Farney has a Ph.D. in curriculum and instruction from the University of Texas and she works as an educational consultant.
“I want to make sure that the state is not any more intrusive into the public schools as to the way our teachers teach. I prefer very much to have as much local control as to how they teach as possible,” she said describing her educational philosophy as conservative. “History to me must be historically accurate… One thing that would be considered conservative – there’s been a big discussion about whether to include the faiths of our founding fathers in the textbooks. In numerous historical documents, numerous founding fathers were seeking god’s blessing on our country. So whether you are republican or not, conservative or not, history stands alone, and I think we need to include that because it’s in historical documents.”
The Pflag asked if that philosophy applied to historical personalities like civil rights leader and outspoken Nation of Islam member Malcolm X.
“I don’t think he’s critical,” Farney said, “I would think of Martin Luther King as a better example. Martin Luther King was nonviolent and proposed more of a healthy change. He’s the example I would use because it’s more clear – he spent more time talking about faith than Malcolm X did. Faith was clearly very important to Martin Luther King, Jr.”
Farney said she has a mixed opinion of the current board. She said she applauds them for upholding the teaching of the theory of evolution, but she dislikes the board’s contentiousness.

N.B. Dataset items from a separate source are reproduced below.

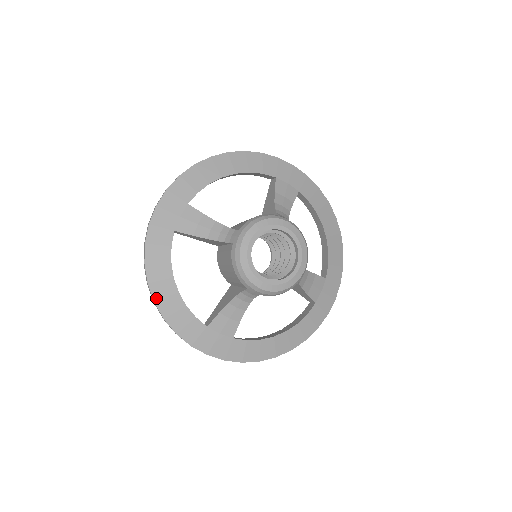
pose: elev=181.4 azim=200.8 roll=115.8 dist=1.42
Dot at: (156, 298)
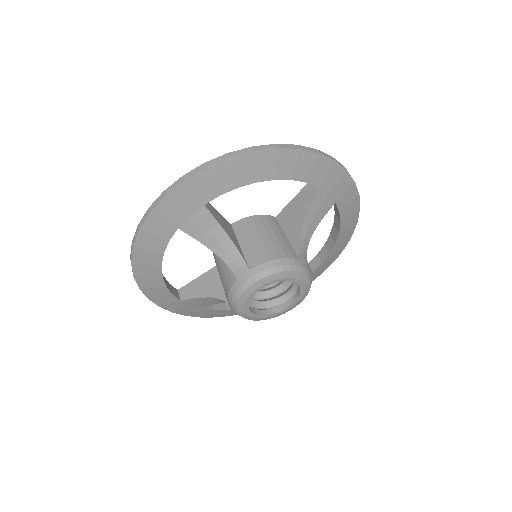
Dot at: (137, 274)
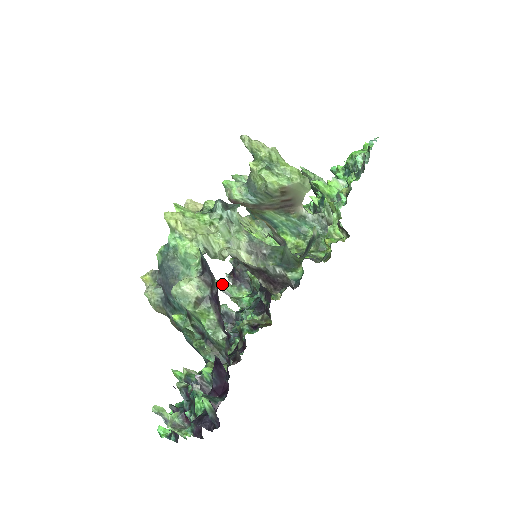
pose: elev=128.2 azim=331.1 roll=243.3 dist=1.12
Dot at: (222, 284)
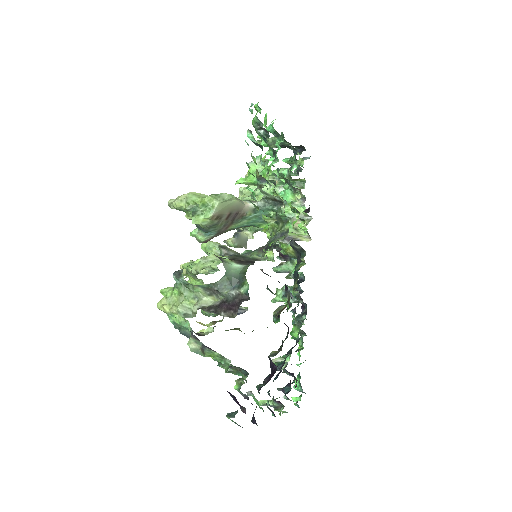
Dot at: (278, 268)
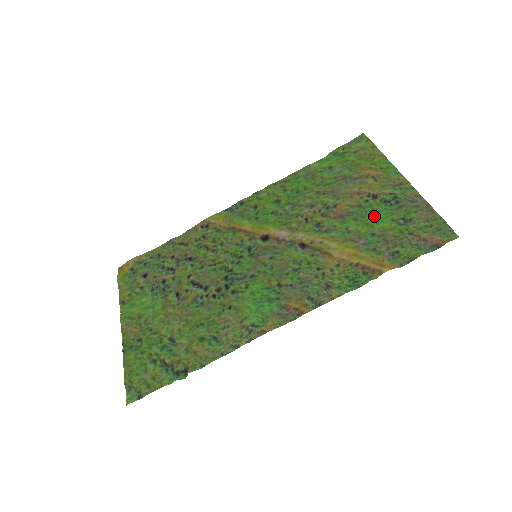
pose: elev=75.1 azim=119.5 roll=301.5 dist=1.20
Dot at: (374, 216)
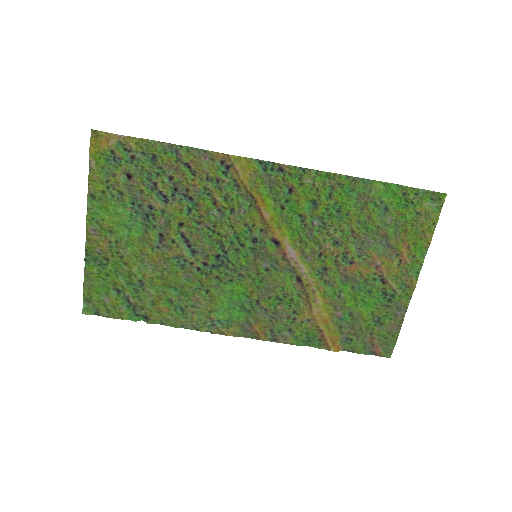
Dot at: (366, 297)
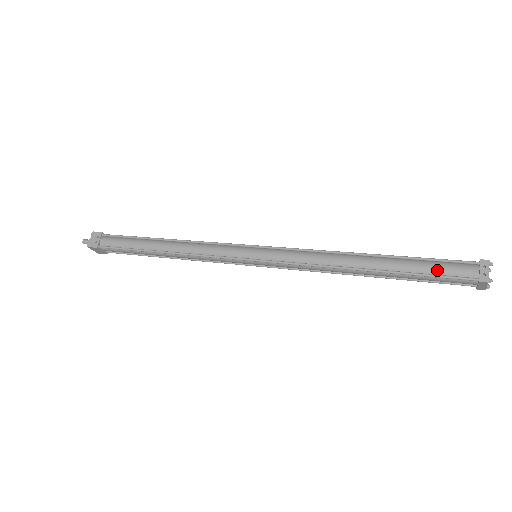
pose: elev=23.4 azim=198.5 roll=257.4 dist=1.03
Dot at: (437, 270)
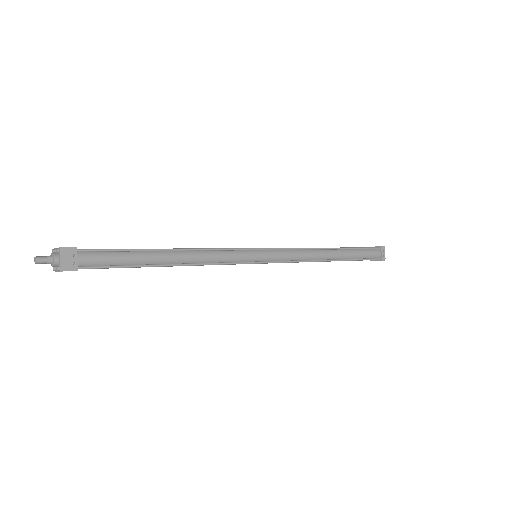
Dot at: (365, 256)
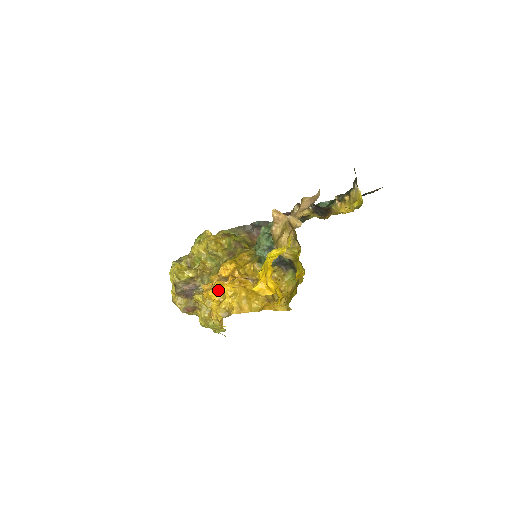
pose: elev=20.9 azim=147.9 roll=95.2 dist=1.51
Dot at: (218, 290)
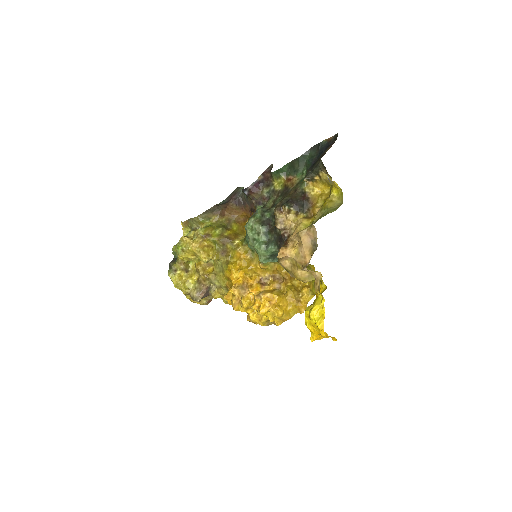
Dot at: (248, 307)
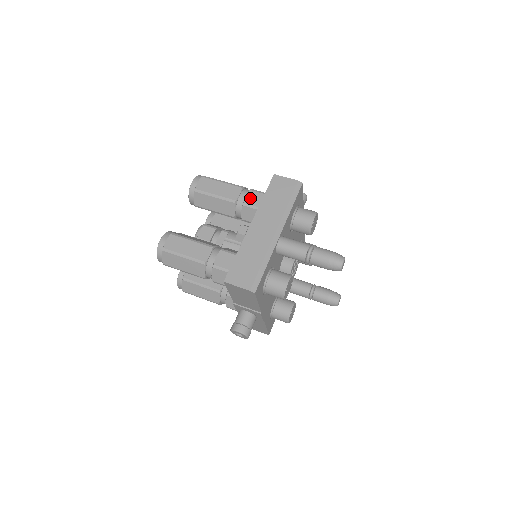
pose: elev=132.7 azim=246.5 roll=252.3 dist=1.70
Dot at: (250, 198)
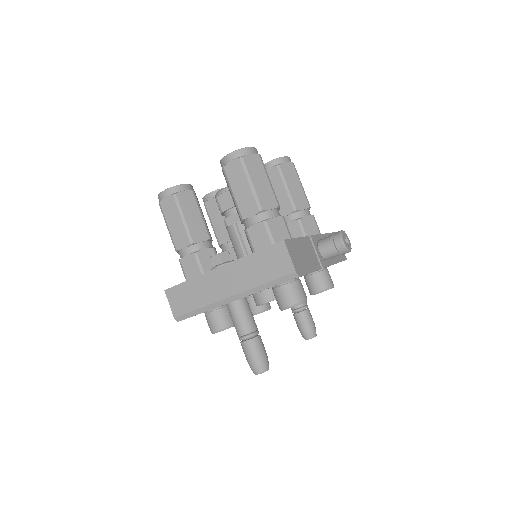
Dot at: (255, 231)
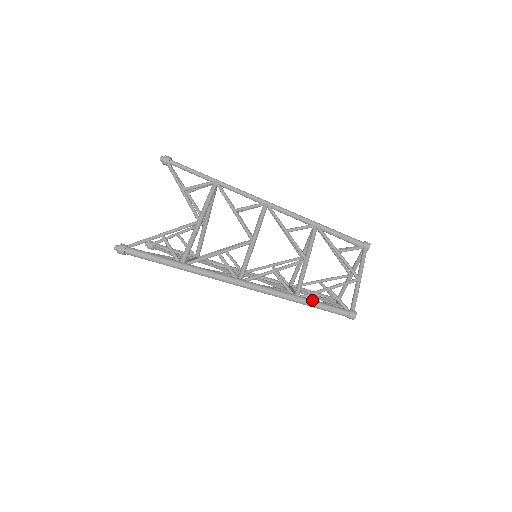
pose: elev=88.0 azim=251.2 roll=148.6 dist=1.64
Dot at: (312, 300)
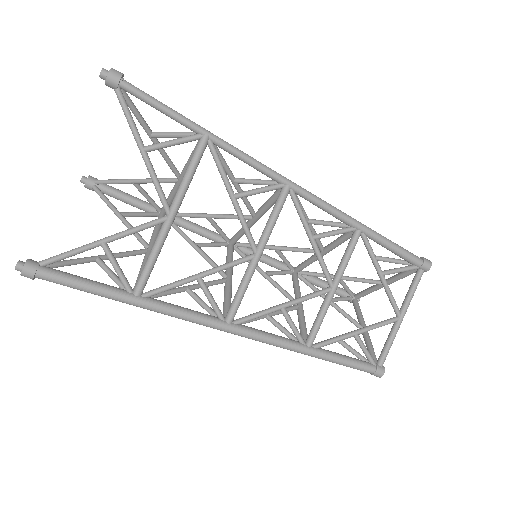
Dot at: (329, 354)
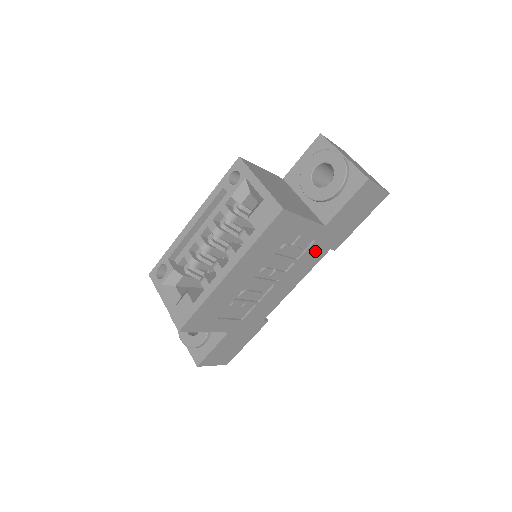
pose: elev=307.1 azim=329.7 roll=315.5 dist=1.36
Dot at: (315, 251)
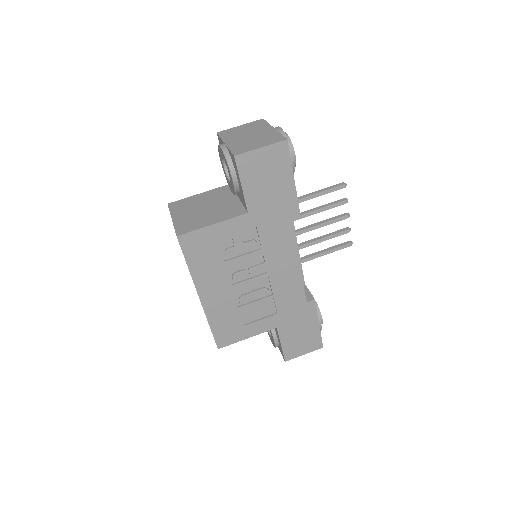
Dot at: (272, 232)
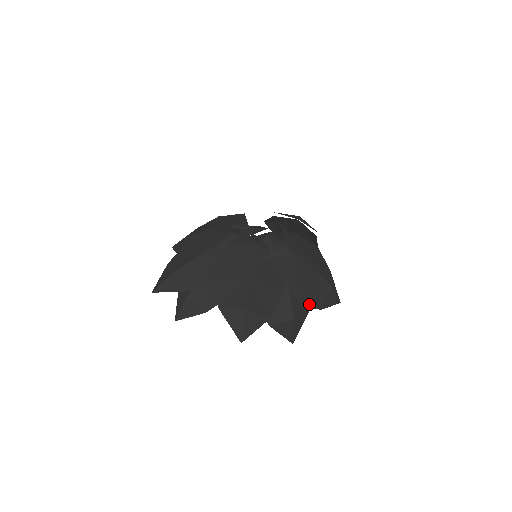
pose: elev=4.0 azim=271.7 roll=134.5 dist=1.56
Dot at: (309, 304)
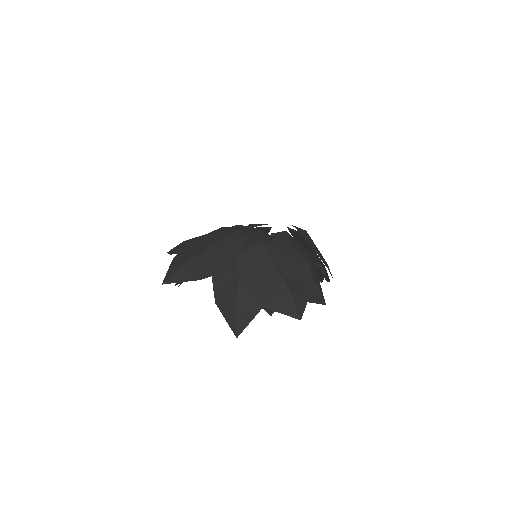
Dot at: (252, 294)
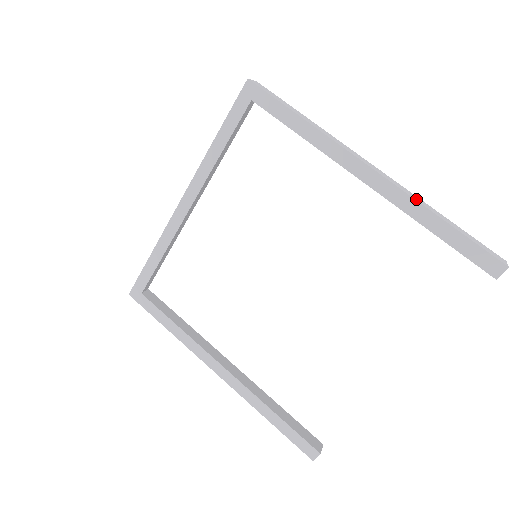
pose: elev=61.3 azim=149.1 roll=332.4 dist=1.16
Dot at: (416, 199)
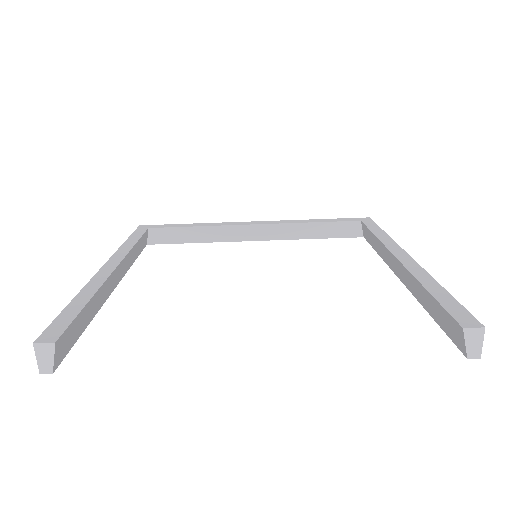
Dot at: occluded
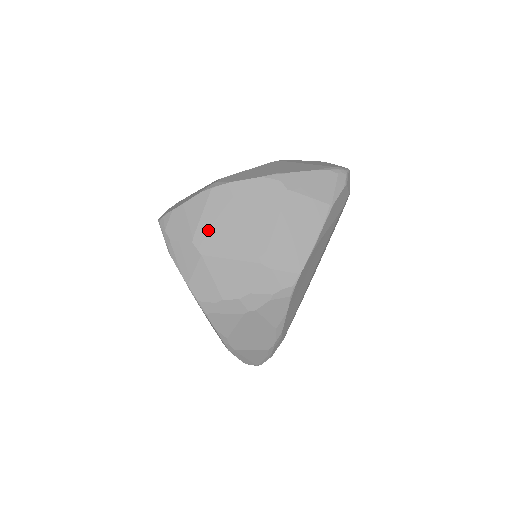
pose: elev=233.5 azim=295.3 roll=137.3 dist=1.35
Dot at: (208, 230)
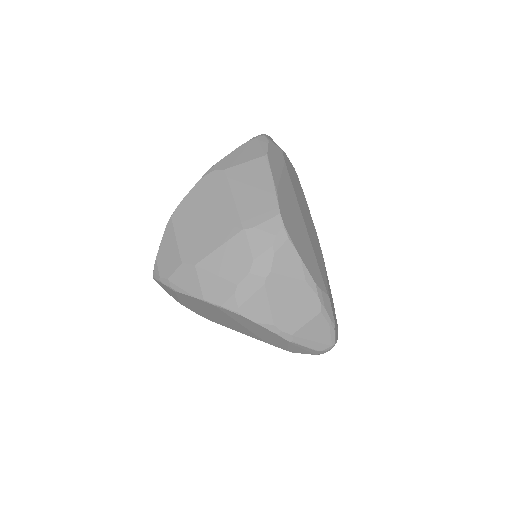
Dot at: (188, 244)
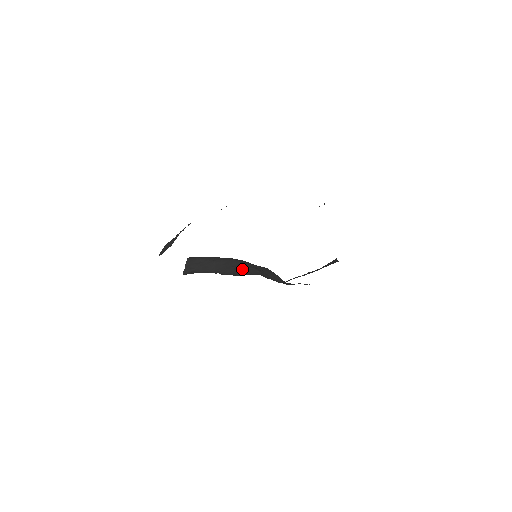
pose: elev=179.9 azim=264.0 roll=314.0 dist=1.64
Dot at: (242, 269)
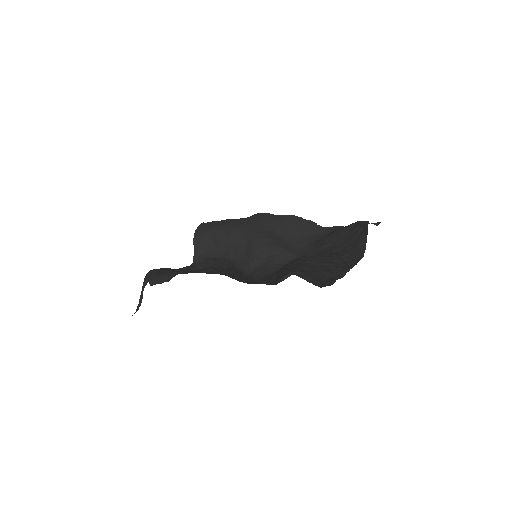
Dot at: (252, 255)
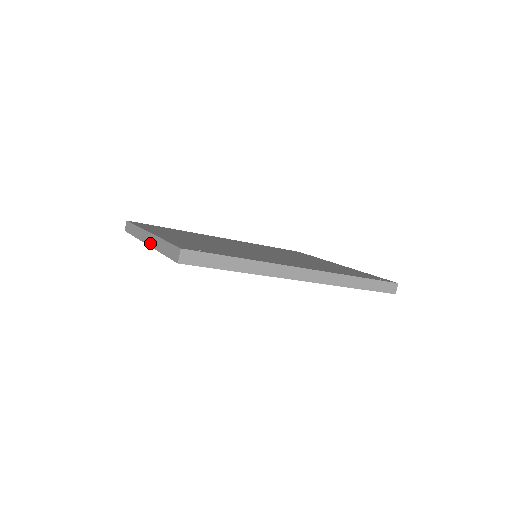
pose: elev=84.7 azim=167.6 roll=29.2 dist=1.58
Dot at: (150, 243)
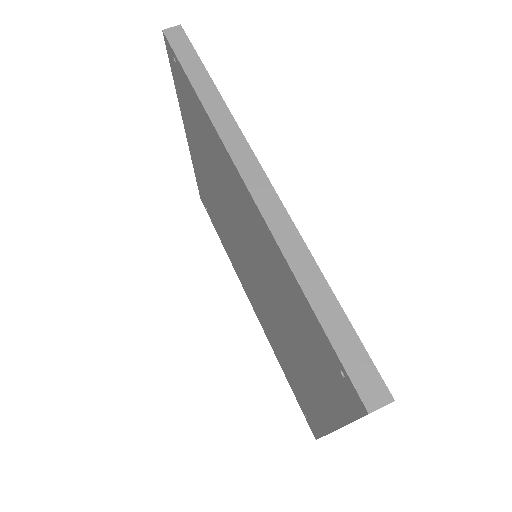
Dot at: occluded
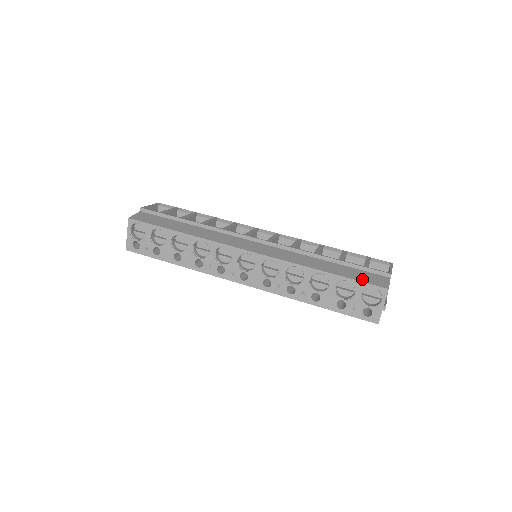
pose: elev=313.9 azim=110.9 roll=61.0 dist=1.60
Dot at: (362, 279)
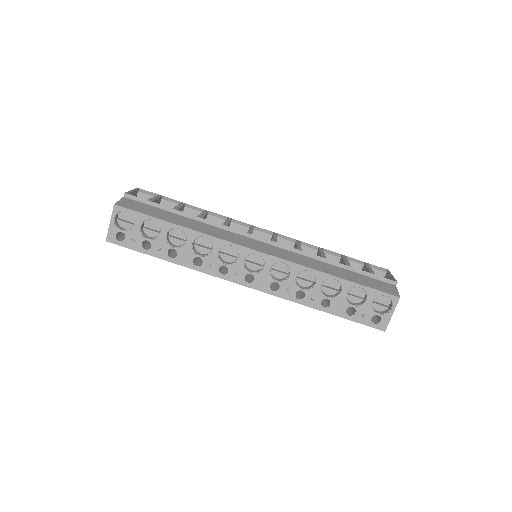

“I don’t think we need to be demeaning to teachers and refer to them as ‘education establishment,’ ‘educrats,’ and ‘edustocracy,’ and all kinds of demeaning terms they’ve used toward educators. Educators are critical key components. They are the foundation of the education system,” she said. “The children must be the priority, not someone’s personal agenda… I am a Christian but I think even within the realm of Christian, within the realm of republican, within the realm of being conservative there are different viewpoints.
“One of my greatest concerns in this particular race is that the incumbent Cynthia Dunbar states in her book that she considers public schools to be unconstitutional and that she considers public schools as ‘subtly deception tools of perversion,’ and that my opponent has been hand picked to be her successor. I don’t think that’s in the best interest of the children in our public schools… Our point of view – the way we view the public schools – is very different.”